Published in The Australian Newspaper, Travel and Indulgence, June 2018

Photo credit: Ricky French

One of the most surprising things about Hamburg’s Miniatur Wunderland – the world’s largest model railway, under permanent construction by self-confessed nerds for the last eighteen years – is how much sex is going on.

Behind the bushes in Austria, on a balcony of an apartment on the Amalfi Coast, beside the Rocky Mountains or a glowing fireplace in a snow-covered hut in Scandinavia no less than forty couples are going about their raunchy business, some in positions surely only a German mind could think of immortalising in miniscule model form. In 2017 alone 1.4 million visitors were unwitting voyeurs, although you could quite easily scrutinize the entire 1490 square metre exhibit and not notice a single amorous couple among the 260,000 figures, such is the level of detail on display.

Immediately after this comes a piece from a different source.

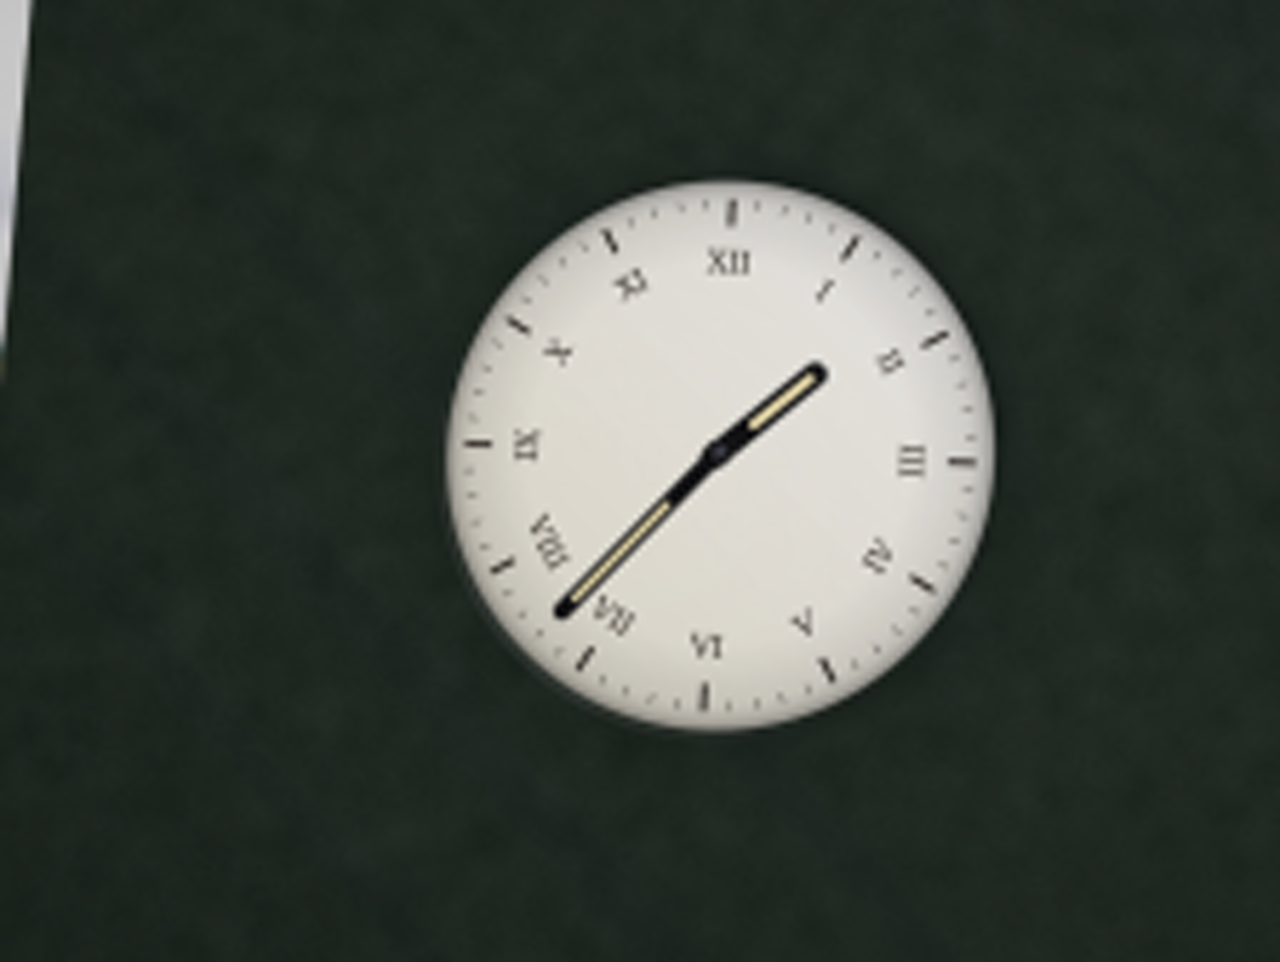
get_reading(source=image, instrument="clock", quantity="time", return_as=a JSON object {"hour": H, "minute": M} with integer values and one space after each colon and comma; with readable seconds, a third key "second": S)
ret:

Consisting of nine layout sections, including Middle Germany, Austria, Hamburg, Switzerland, Scandinavia, America, Italy and the imaginary region of Knuffingen, Miniatur Wunderland is the passion of twin brothers Frederik and Gerrit Braun, who opened the doors in 2001. Since then over 15 million people have visited. For the last two years it has been voted most popular tourist attraction in Germany in a survey run by the German National Tourist Board, and the waiting time to get in sometimes exceeds two hours.

The term “model railway” is completely inadequate. Miniatur Wunderland is a diorama of supreme detail and breathtaking beauty. It’s a faithful reproduction of all facets of human endeavour coupled with inspired imagination, a visual experience nothing short of overwhelming, with a port with tides and cruise ships that dock, fire engines that race to burning buildings, Mount Vesuvius erupting and the space shuttle launching. Night falls every fifteen minutes and the scenes are set alive by 390,000 lights.

After a while you tend not to notice the trains slicing their way through the exquisitely sculpted landscapes, but they’re still essential. You need the movement. Their steady whirring and clicking provides a comforting timbre, like rain on tin, and the tunnels and bridges that link them to other sections give a natural segue to your travels through the displays, literally carrying your train of thought. A transparent, trans-Atlantic tunnel connects Europe to America, part of the 15 kilometres of track that carry over a thousand trains and ten thousand rail cars through the fantasy lands.

Fantastic as it might be, the display is steeped in reality and part of its charm is how accurately it reflects the world we see every day, but from different angle. You are granted the gift of perspective, hovering above as if in a drone. To watch a young child who has only ever been dwarfed by the world go silent as she suddenly sees cities shrunken down below them is startling. Grown men stand over the airport and stare as a tiny air-bridge moves into precise position at the door of a recently arrived A380 (yes, planes actually take off and land at the replica of Hamburg Airport) and shake their head in wonder, as if it’s the most miraculous thing they’ve ever seen.

The humour instilled in the installations gives us licence to laugh at ourselves, our countless trivial failings mocked by tiny plastic figures. Like the way we step out of a portaloo trailing toilet paper from our shoe, put our jumper on backwards or accidently upend a bench seat. The whole gamut of our strange existence is painstakingly recreated; the humdrum of life juxtaposed with the absurdity of it. We’re shown how we manipulate our planet; build cities, tame landscapes, entertain ourselves, how we make our home functional and beautiful. You’ve never seen it like this.

Some model train enthusiasts build their train set then add a background. Nothing at Miniatur Wunderland is background. The achievement of detail and the commitment to perfection, won through 17 years, 300 employees and nearly 800,000 working hours, is what makes this place so special, such a work of art. As you wander through the places so recognisable as the planet you call home, you think to yourself: I could live here.